Start by asking rather than telling. A client who has worked out for themselves why a particular approach makes sense is much more likely to follow through than one who has been instructed to do it. Questions like “what do you think is happening when he does that?” or “what would make this easier to do consistently?” tend to produce more engagement than a lecture on operant conditioning.
Keep recommendations achievable. A five-step management plan is harder to implement than one clear priority. For clients who are struggling, identify the single most important change and focus there first. Add complexity once they’ve built some confidence and momentum.
Build in accountability without making it feel like surveillance. A follow-up message between sessions, a simple log they can keep, or a check-in question at the start of the next session all help without being heavy-handed.
Acknowledge difficulty. Behaviour change is hard. Clients who feel judged for struggling are less likely to be honest with you about what’s not working, which makes your job harder.
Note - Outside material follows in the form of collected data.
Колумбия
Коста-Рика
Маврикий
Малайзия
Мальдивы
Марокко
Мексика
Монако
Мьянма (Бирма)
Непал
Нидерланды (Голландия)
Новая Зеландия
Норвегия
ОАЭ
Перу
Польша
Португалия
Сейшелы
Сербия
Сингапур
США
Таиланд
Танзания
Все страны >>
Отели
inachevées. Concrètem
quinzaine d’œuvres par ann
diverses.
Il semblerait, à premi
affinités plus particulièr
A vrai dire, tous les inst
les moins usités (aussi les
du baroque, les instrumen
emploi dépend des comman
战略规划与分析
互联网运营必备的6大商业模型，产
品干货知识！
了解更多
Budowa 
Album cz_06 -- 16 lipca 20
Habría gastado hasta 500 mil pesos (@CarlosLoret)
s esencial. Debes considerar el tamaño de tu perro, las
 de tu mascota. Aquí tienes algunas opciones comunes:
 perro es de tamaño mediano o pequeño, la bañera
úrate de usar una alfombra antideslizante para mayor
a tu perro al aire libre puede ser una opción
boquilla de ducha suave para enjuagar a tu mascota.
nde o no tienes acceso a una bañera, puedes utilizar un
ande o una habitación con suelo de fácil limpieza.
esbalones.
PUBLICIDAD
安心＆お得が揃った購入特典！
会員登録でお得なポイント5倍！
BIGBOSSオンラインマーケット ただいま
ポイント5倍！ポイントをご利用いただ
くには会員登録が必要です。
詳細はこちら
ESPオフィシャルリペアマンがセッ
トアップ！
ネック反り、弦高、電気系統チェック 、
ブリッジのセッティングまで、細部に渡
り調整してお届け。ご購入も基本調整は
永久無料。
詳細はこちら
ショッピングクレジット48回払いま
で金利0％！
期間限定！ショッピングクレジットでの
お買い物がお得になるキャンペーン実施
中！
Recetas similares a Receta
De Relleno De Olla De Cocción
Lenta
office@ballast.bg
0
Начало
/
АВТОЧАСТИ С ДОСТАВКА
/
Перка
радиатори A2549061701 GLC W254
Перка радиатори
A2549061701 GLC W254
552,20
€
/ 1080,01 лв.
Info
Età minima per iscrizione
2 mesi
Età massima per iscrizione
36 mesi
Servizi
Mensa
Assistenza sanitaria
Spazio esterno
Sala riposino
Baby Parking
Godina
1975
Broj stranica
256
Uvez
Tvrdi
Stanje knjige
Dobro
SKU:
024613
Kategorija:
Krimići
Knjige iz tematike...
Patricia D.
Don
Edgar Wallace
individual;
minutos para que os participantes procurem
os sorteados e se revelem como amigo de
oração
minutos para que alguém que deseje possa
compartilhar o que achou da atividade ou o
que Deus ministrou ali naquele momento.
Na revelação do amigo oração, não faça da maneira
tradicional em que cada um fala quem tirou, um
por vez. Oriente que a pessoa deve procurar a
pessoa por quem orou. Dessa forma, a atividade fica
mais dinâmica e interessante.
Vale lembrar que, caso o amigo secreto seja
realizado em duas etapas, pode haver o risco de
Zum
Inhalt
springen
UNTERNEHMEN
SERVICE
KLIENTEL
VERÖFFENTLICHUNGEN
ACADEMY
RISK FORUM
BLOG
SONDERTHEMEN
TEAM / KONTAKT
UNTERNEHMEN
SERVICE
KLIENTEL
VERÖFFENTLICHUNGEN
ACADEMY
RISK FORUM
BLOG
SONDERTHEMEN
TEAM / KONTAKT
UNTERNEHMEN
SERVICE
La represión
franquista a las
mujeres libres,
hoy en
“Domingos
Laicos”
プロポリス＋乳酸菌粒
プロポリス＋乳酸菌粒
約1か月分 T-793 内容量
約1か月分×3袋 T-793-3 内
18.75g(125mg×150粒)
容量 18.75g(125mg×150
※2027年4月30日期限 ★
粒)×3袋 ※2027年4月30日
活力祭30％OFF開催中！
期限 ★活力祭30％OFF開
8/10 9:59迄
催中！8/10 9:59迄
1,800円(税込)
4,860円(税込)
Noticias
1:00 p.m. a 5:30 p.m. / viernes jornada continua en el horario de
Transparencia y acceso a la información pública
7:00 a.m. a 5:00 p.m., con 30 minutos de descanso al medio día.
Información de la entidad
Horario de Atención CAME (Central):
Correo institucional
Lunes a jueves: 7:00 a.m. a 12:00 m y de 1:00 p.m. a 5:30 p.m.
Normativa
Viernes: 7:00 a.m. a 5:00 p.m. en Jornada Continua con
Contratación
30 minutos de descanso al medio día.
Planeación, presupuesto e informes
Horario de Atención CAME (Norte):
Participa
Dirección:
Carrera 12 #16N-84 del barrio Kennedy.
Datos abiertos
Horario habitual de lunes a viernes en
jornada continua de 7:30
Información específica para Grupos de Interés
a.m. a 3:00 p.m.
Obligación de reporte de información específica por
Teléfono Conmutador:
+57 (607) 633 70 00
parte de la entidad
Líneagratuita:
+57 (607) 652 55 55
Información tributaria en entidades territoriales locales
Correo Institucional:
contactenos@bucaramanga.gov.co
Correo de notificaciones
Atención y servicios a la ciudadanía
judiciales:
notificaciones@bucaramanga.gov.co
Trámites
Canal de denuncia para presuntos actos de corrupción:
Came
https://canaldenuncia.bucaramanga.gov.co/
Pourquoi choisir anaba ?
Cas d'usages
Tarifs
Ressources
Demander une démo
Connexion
Creating space for them to say “I didn’t manage it this week” without consequence keeps the communication open.
If you’re starting out in the field
If you’re new to dog training or working towards a qualification, you’ll spend a lot of time learning about dogs. That’s right and necessary. But start paying attention to people too. Watch how experienced trainers handle difficult conversations with clients. Notice what makes someone receptive and what makes them defensive. Think about how you communicate, not just what you communicate.
The technical knowledge is learnable. So is this. But it takes deliberate practice, and it tends to get less attention in training programmes than it deserves.
If you’re established in the sector
If you’ve been doing this for a while, you probably already know that the sessions which go wrong are rarely about the dog. Reflecting on your own practice around client communication, whether you’re adapting your approach to different people, and whether you’re measuring success partly by client confidence as well as dog behaviour, is worth doing periodically.
It’s also worth knowing that 22% of UK dog owners reported using aversive training methods in the PDSA’s 2024 PAW Report. Some of those owners will come to you having already tried things that didn’t work and having been given advice they couldn’t follow. Meeting them where they are, rather than where you’d like them to be, makes the whole process more likely to succeed.
The dog is the client. But the owner is the one who has to do the work. Helping them do it well is the job.